Go through the data and report each line that holds the string "普通模式".

*** Block opens ***

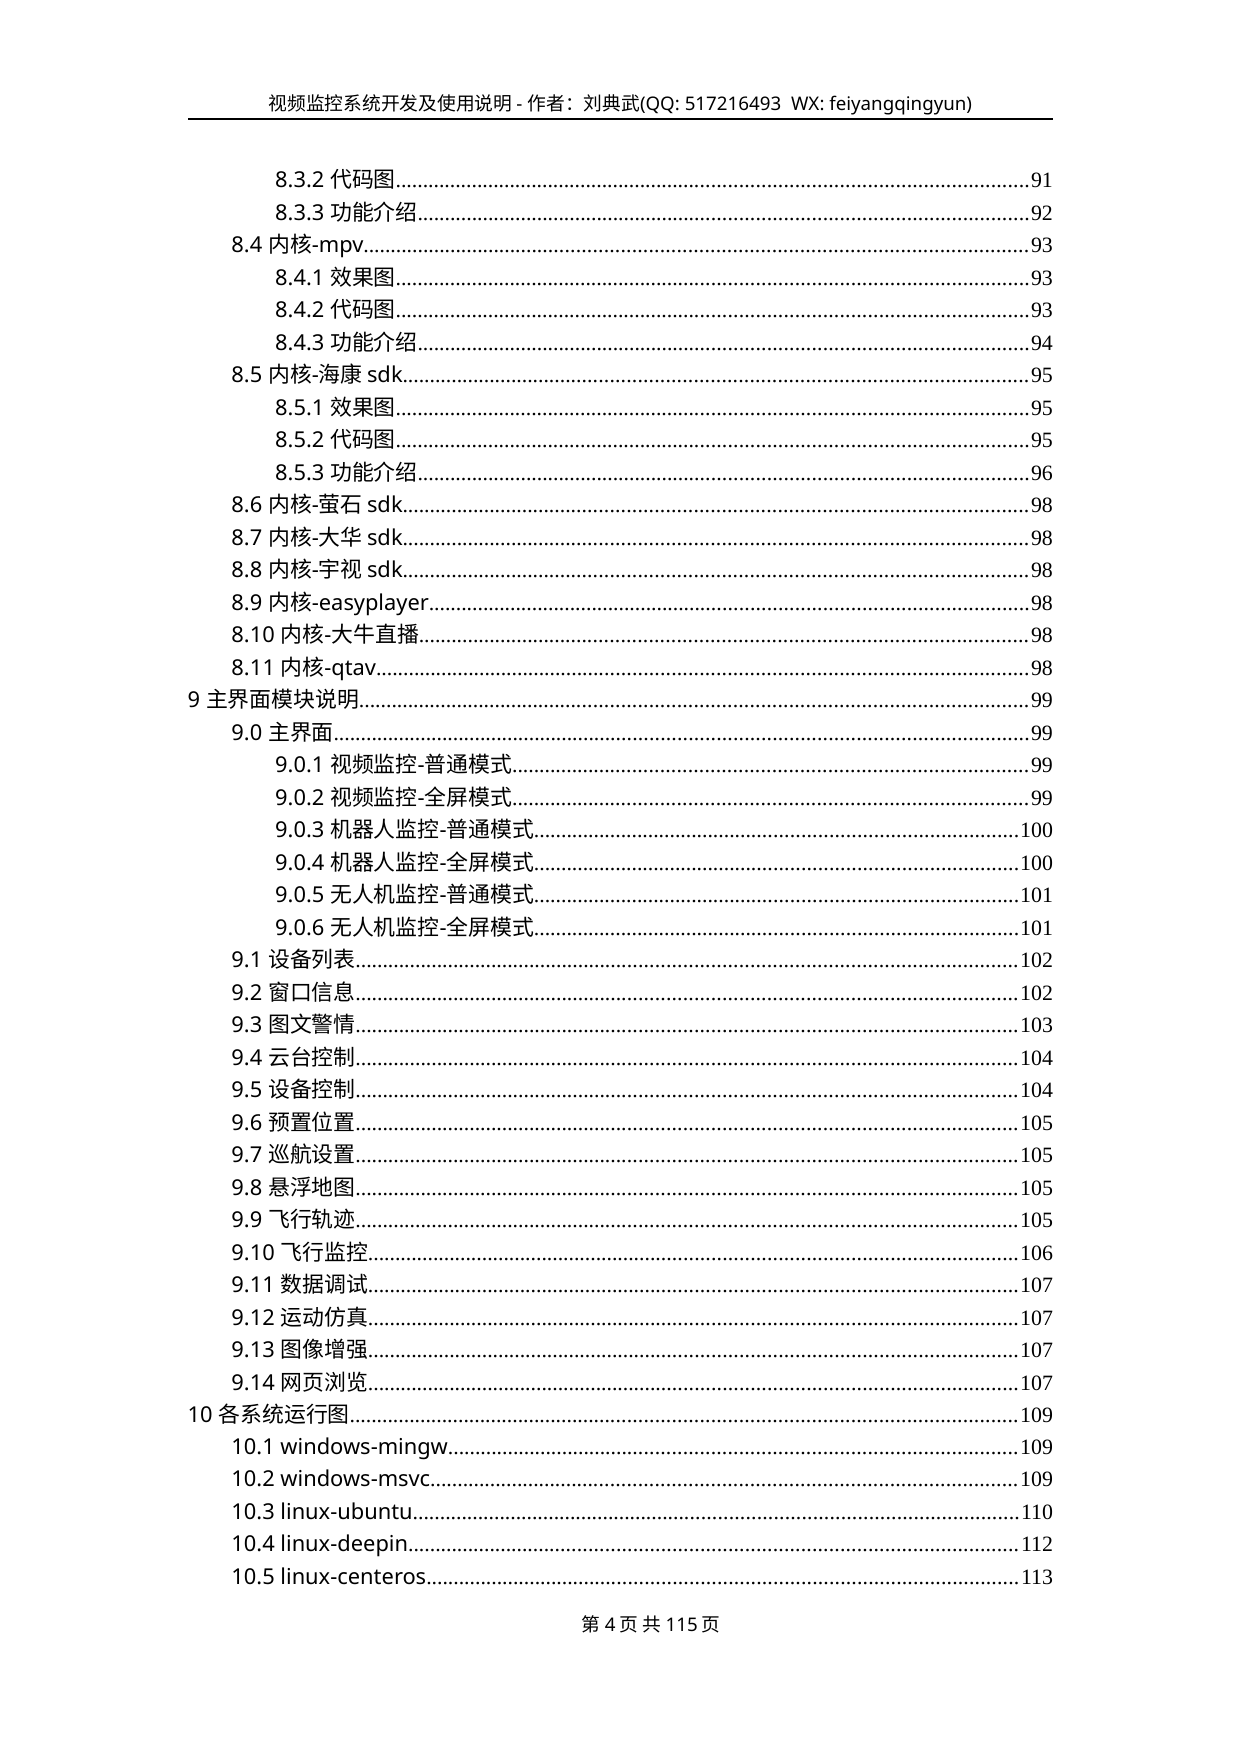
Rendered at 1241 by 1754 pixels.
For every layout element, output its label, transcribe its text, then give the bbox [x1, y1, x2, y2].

text 9.8 悬浮地图 105 [231, 1169, 1053, 1202]
text 8.4.2 代码图 93 [275, 292, 1053, 324]
text 10.4 linux-deepin 112 [231, 1527, 1053, 1559]
text 9.6 预置位置 105 [231, 1104, 1053, 1137]
text 8.4.3 功能介绍 94 [275, 324, 1053, 357]
text 9.11 数据调试 107 [231, 1267, 1053, 1299]
text 10.1 windows-mingw 109 [231, 1429, 1053, 1462]
text 9.0.2 视频监控-全屏模式 99 [275, 779, 1053, 812]
text 8.5 内核-海康sdk 95 [231, 357, 1053, 389]
text 9.0.4 机器人监控-全屏模式 100 [275, 844, 1053, 877]
text 9.1 设备列表 102 [231, 942, 1053, 974]
text 9.0.6 无人机监控-全屏模式 101 [275, 909, 1053, 942]
text 9.0 主界面 99 [231, 714, 1053, 747]
text 9.13 图像增强 107 [231, 1332, 1053, 1364]
text 9.2 窗口信息 102 [231, 974, 1053, 1007]
text 9.0.1 视频监控-普通模式 99 [275, 747, 1053, 779]
text 8.5.3 功能介绍 96 [275, 454, 1053, 487]
text 9.9 飞行轨迹 105 [231, 1202, 1053, 1234]
text 8.3.3 功能介绍 92 [275, 194, 1053, 227]
text 9 主界面模块说明 99 [187, 682, 1053, 714]
text 9.14 网页浏览 107 [231, 1364, 1053, 1397]
text 9.4 云台控制 104 [231, 1039, 1053, 1072]
text 8.7 内核-大华sdk 98 [231, 519, 1053, 552]
text 9.3 图文警情 103 [231, 1007, 1053, 1039]
text 9.12 运动仿真 107 [231, 1299, 1053, 1332]
text 10.3 linux-ubuntu 110 [231, 1494, 1053, 1527]
text 10.2 windows-msvc 109 [231, 1462, 1053, 1494]
text 8.10 内核-大牛直播 98 [231, 617, 1053, 649]
text 8.4.1 效果图 93 [275, 259, 1053, 292]
text 9.5 设备控制 104 [231, 1072, 1053, 1104]
text 8.11 内核-qtav 98 [231, 649, 1053, 682]
text 9.10 飞行监控 106 [231, 1234, 1053, 1267]
text 9.7 巡航设置 105 [231, 1137, 1053, 1169]
text 8.6 内核-萤石sdk 98 [231, 487, 1053, 519]
text 10 各系统运行图 109 [187, 1397, 1053, 1429]
text 8.3.2 代码图 91 [275, 162, 1053, 194]
text 8.5.1 效果图 95 [275, 389, 1053, 422]
text 9.0.5 无人机监控-普通模式 101 [275, 877, 1053, 909]
text 8.4 内核-mpv 93 [231, 227, 1053, 259]
text 9.0.3 机器人监控-普通模式 100 [275, 812, 1053, 844]
text 10.5 linux-centeros 113 [231, 1559, 1053, 1592]
text 8.5.2 代码图 95 [275, 422, 1053, 454]
text 8.9 内核-easyplayer 98 [231, 584, 1053, 617]
text 8.8 内核-宇视sdk 98 [231, 552, 1053, 584]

*** Block closes ***

Exercise output
text 9.0.1 视频监控-普通模式 99 [275, 747, 1053, 779]
text 9.0.5 无人机监控-普通模式 101 [275, 877, 1053, 909]
text 9.0.3 机器人监控-普通模式 100 [275, 812, 1053, 844]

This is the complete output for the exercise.